Pasado. Es lo único que queda en aquella estampa de cine mudo. Pasado y trescientos euros en uno de esos pequeños sobres de boda que una vez abiertos son basura. Basura que es lo mismo que decir Nada. Nada que es igual que decir adiós.

Desde mi mesa me pregunto qué se vieron; qué les llevó a elegir una vida juntos, a traer al mundo otro vida. Aparentemente nada -pocas veces me equivoco- salvo ganas de ventear el aburrimiento, la curiosidad y el sexo. En mi imaginario quiero intuir un sexo desatado que se derramaba en expresiones pintorescas que él nunca había escuchado (en Japón se vienen con ikus ikus, secos y virginales, como si se rompiera para siempre algo dentro hecho de carne y hueso). O puede que, en el caso de esta pareja lombarda, solamente hubiera sexo; encontronazos básicos, rudimentarios y torpes pero vitales para la supervivencia.

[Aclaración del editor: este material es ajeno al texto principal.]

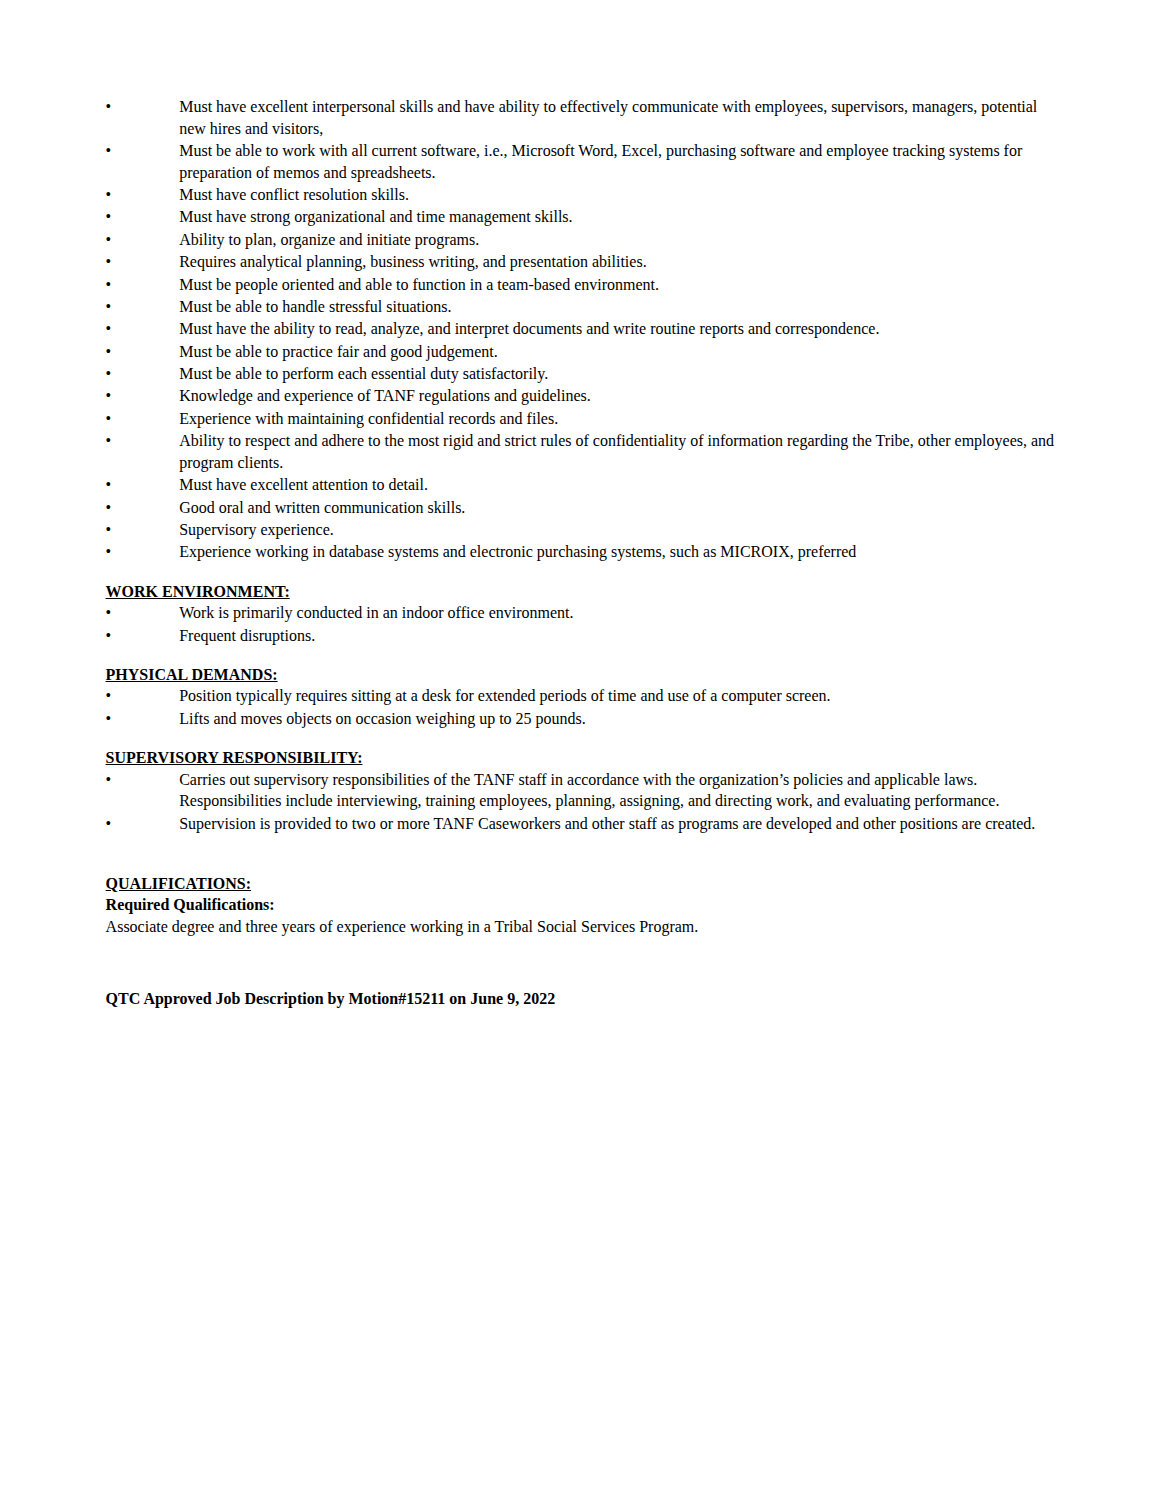Must have excellent interpersonal skills and have ability to effectively communicate with employees, supervisors, managers, potential new hires and visitors,
Must be able to work with all current software, i.e., Microsoft Word, Excel, purchasing software and employee tracking systems for preparation of memos and spreadsheets.
Must have conflict resolution skills.
Must have strong organizational and time management skills.
Ability to plan, organize and initiate programs.
Requires analytical planning, business writing, and presentation abilities.
Must be people oriented and able to function in a team-based environment.
Must be able to handle stressful situations.
Must have the ability to read, analyze, and interpret documents and write routine reports and correspondence.
Must be able to practice fair and good judgement.
Must be able to perform each essential duty satisfactorily.
Knowledge and experience of TANF regulations and guidelines.
Experience with maintaining confidential records and files.
Ability to respect and adhere to the most rigid and strict rules of confidentiality of information regarding the Tribe, other employees, and program clients.
Must have excellent attention to detail.
Good oral and written communication skills.
Supervisory experience.
Experience working in database systems and electronic purchasing systems, such as MICROIX, preferred
Work Environment:
Work is primarily conducted in an indoor office environment.
Frequent disruptions.
Physical Demands:
Position typically requires sitting at a desk for extended periods of time and use of a computer screen.
Lifts and moves objects on occasion weighing up to 25 pounds.
Supervisory Responsibility:
Carries out supervisory responsibilities of the TANF staff in accordance with the organization’s policies and applicable laws. Responsibilities include interviewing, training employees, planning, assigning, and directing work, and evaluating performance.
Supervision is provided to two or more TANF Caseworkers and other staff as programs are developed and other positions are created.
Qualifications:
Required Qualifications:
Associate degree and three years of experience working in a Tribal Social Services Program.
QTC Approved Job Description by Motion#15211 on June 9, 2022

Lo pienso mientras ella toma el sobre, cuenta el dinero y lo guarda en uno de esos bolsos de Versace que se venden a diez euros entre los pilares romanos de San Lorenzo. Luego le pregunta de nuevo sobre su estado “Tu stai bene?”, imagino que para evitar hablar de su propio desastre aunque no veo cara de desastre. Percibo más bien la sonrisa juguetona de La Gioconda a punto de estallar en una sonora carcajada.

Vuelvo a mí, a mi espresso machiatto de único sorbo y espuma que ya se habrá enfriado y sabrá a mil demonios. Él se levanta para pagar; ella aprovecha para sacar su móvil y empieza a hojear su WhatsApp como si de una ruleta rusa -con balas de fogueo- se tratara.

Vuelvo a mí. Tomo la tacita de porcelana y dejo caer sobre mi garganta su contenido. Sabe a rayos. Ningún brujo sabría predecir mi futuro en aquellos pocos restos de café y de mañana. Me giro, sin levantarme de la silla, y pido “un altro caffé, grazie”. El primero siempre sabe a veneno.